Mas eu não estava chorando “só por causa do cabelo”. Eu estava chorando por causa da minha história com o meu cabelo. Porque eu lembrava que eu amava os meus cachos quando criança. Falava pra qualquer um “não mexe no meu cabelo, se não vai tirar os cachinhos”. Eles eram a minha identidade, eram iguais ao do meu pai, a pessoa que eu mais amava no mundo. Eu estava chorando porque, na adolescência, comecei a lutar arduamente contra o volume e o frizz pra me encaixar, pra que os meninos gostassem de mim e, mesmo assim, era rejeitada. Eu estava chorando porque vi os olhares e as atitudes mudarem da água por vinho com o cabelo alisado. Os meninos começaram a se interessar por mim, mas eu estava tão traumatizada com a rejeição que não levava a sério. Comecei a ser mais elogiada pelos amigos e pela família. Comecei a ser tratada melhor nas lojas. Eu estava mais parecida com as meninas que eram referência. Foi com o cabelo alisado que, sem perceber, eu comecei a falar internamente “não mexe no meu liso, se não vai tirar minha aceitação”. Nesse momento eu percebi que a transição não era só sobre cabelo. Adotei a escova, coque e franja para encarar o dia a dia mas essa não era mais a minha grande preocupação. Eu estava focada em descobrir como eu ia encarar todos aqueles traumas novamente.

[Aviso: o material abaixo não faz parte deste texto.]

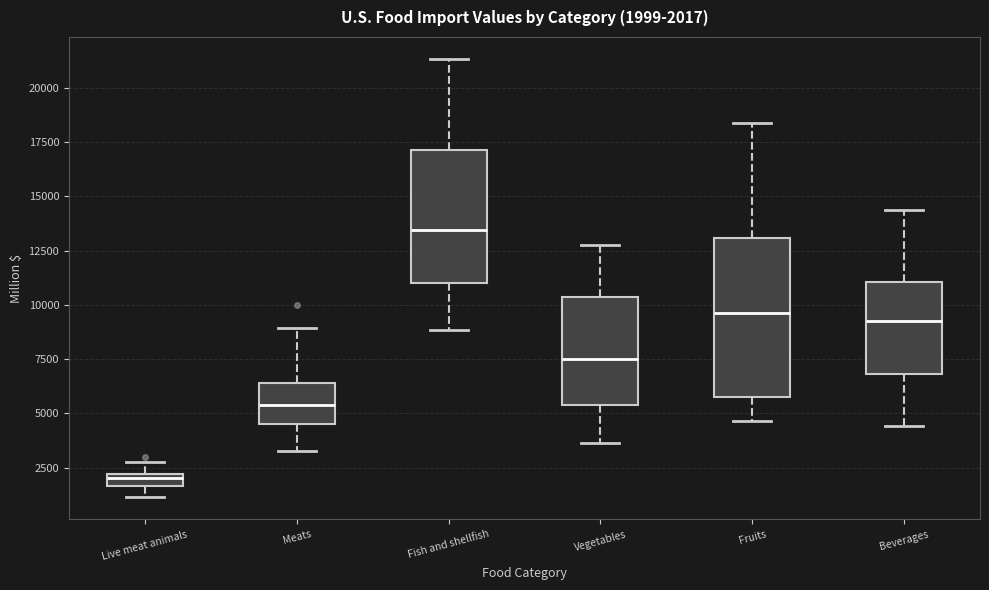

Which box is the tallest, from its lower edge to its upper edge?

Fruits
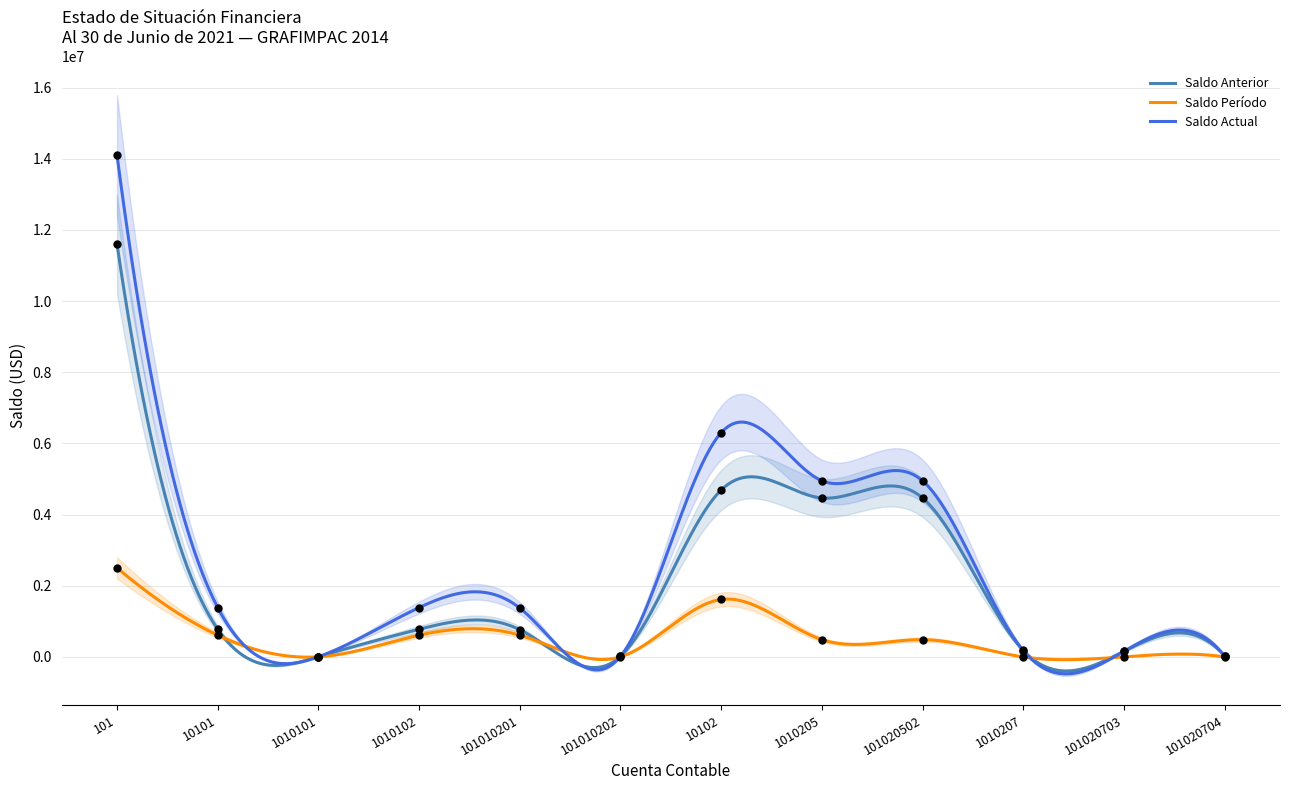

At which category is the sum across all series the highest?

101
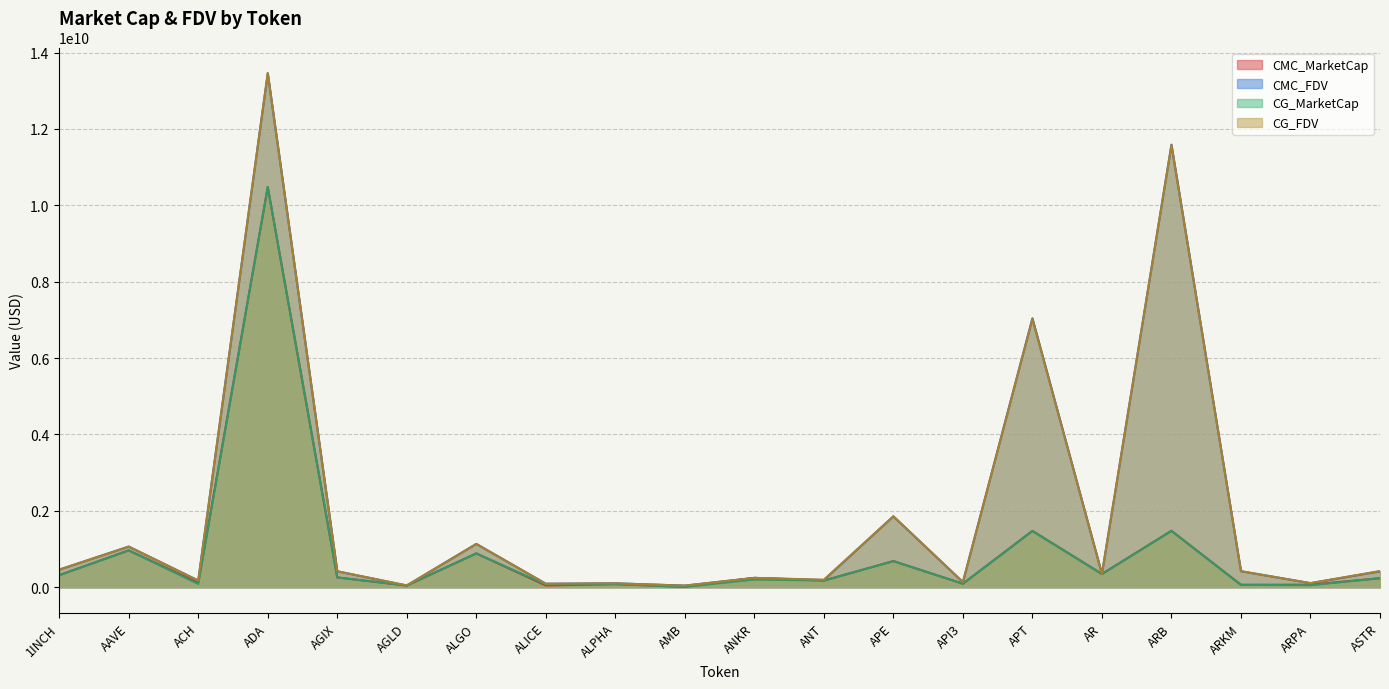

What position from the left is ACH?

3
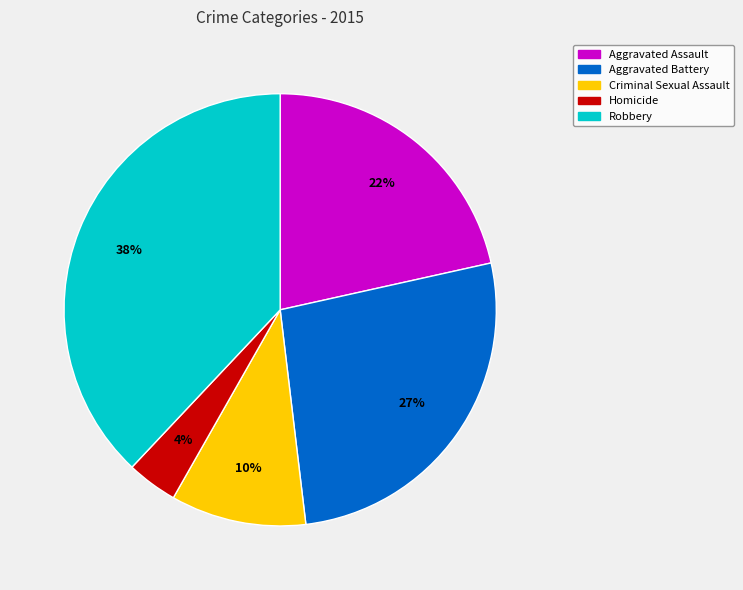

What percentage is the Robbery slice, to the nearest percent?

38%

Responder essa pergunta não foi nem um pouco fácil. Não foi da noite pro dia. Foi com muita terapia, que eu já fazia há alguns anos e tive o privilégio de continuar. Foi abrindo mão de coisas, como um emprego onde não me sentia pertencente. Também abri mão de lugares e de pessoas que me faziam mal pra me cercar só com o que me dava forças, o que se intensificou ainda mais na quarentena, onde pude ficar em casa ao lado do meu namorado e da minha mãe. Foi me conectando com a história do meu pai, que me doía muito recordar, mas que hoje tem um lugar muito mais prazeroso em mim. Ele veio de uma família muito humilde e foi a exceção da regra. Conseguiu fazer ensino superior, estava cursando sua segunda faculdade, entrou concursado para a Aeronáutica e, junto com a minha mãe, conseguiram me dar uma vida muito mais confortável do que a que eles tiveram. Ele me deixou de herança a minha cor, os meus traços, o meu cabelo e uma vida em que eu pude fazer escolhas. Foi olhando pra trás e olhando pra dentro. Foi e está sendo. Estou em transição há quase 2 anos, já vendo meus cachos voltando, curtindo as tranças, twists, finalizações, texturizações, babyliss e cortes em casa mas, o mais importante, é que eu aprendi a me curtir AGORA.